The problem was that Jack gave us directions. As a welder for Phelps Dodge, my mother's new husband, Jack, spent most of his time avoiding sparks. So when asked for directions, he made sure to cover all the bases. "Well, you see, when you get on the 191, you're gonna get off at Burro Alley. In about 13 — nope, 14 — miles, you're gonna get to a fork in the road by the old gas station that used to be a supermarket; when you get to that gas station, you'll wanna turn left. That's what I always wanna do, but that ain't right. You turn right and . . ." Thank God they called it Mapquest and not Jackquest.

 We made it to my mom's house, popped open the trunk, and a cloud of gasoline smacked me in the face! The trunk was drenched in gasoline. I could have killed us with cedar-chip incense! I apologized to my new love.

"I am such an idiot, I'm sorry." Her angel wings wrapped around me, we tongue-kissed, greeted my family, and called the rental car company.

 It wasn't so much a knock on the front door as a thud and the sound of metal scraping across concrete. In a town of a thousand people, you don't ask who it is; you just open the door. So Mom did. He stood at about seven feet tall with every part of him overflowing. His beard, hair, belly. A rusted metal crowbar was his makeshift cane. "I'm with the towing company," he said flatly, as if getting his tow-truck-driving certification required him to impale his frontal lobe with a J-hook.

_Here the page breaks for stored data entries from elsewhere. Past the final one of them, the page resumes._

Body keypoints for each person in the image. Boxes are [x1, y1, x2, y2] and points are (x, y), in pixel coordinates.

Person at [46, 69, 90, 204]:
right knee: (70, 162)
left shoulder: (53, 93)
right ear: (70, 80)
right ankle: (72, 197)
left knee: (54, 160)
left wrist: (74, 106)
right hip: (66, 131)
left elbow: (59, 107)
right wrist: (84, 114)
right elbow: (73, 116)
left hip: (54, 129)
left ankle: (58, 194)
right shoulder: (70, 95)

My sister sneaked out of the living room and stage-whispered for my brother, girlfriend and me to join her in the kitchen. "You guys, I saw him on America's Most Wanted! He killed his entire family!"

Mom yelled from the living room, "We have another guest for Thanksgiving! Will you guys please warm up a plate?!"

We sat in a circle, like a support group for any number of reasons: alarmists, pyromaniacs, lobotomy survivors. He ate, never looking down at his plate, maintaining perfect eye contact with each one of us, like the Mona Lisa; wherever our eyes moved, his followed. We asked him some questions to make him, and us, feel more at home.

Us: So, it must be hard working on Thanksgiving, huh?

Him: No.

Us: I'm sure your family is missing you tonight, right?

Him: Don't have any.

Us: You ever watch America's Most Wanted?

Him: (Silence.)

When questions failed, our family did what we do best: ignored him. We played Trivial Pursuit. After several hours of placing tiny plastic pie-wedges in our respective wheels of genius, we realized that he was still there. Finally, he creaked out of his chair, grabbed his crowbar, and said, "You guys are . . . funny. Like, weird."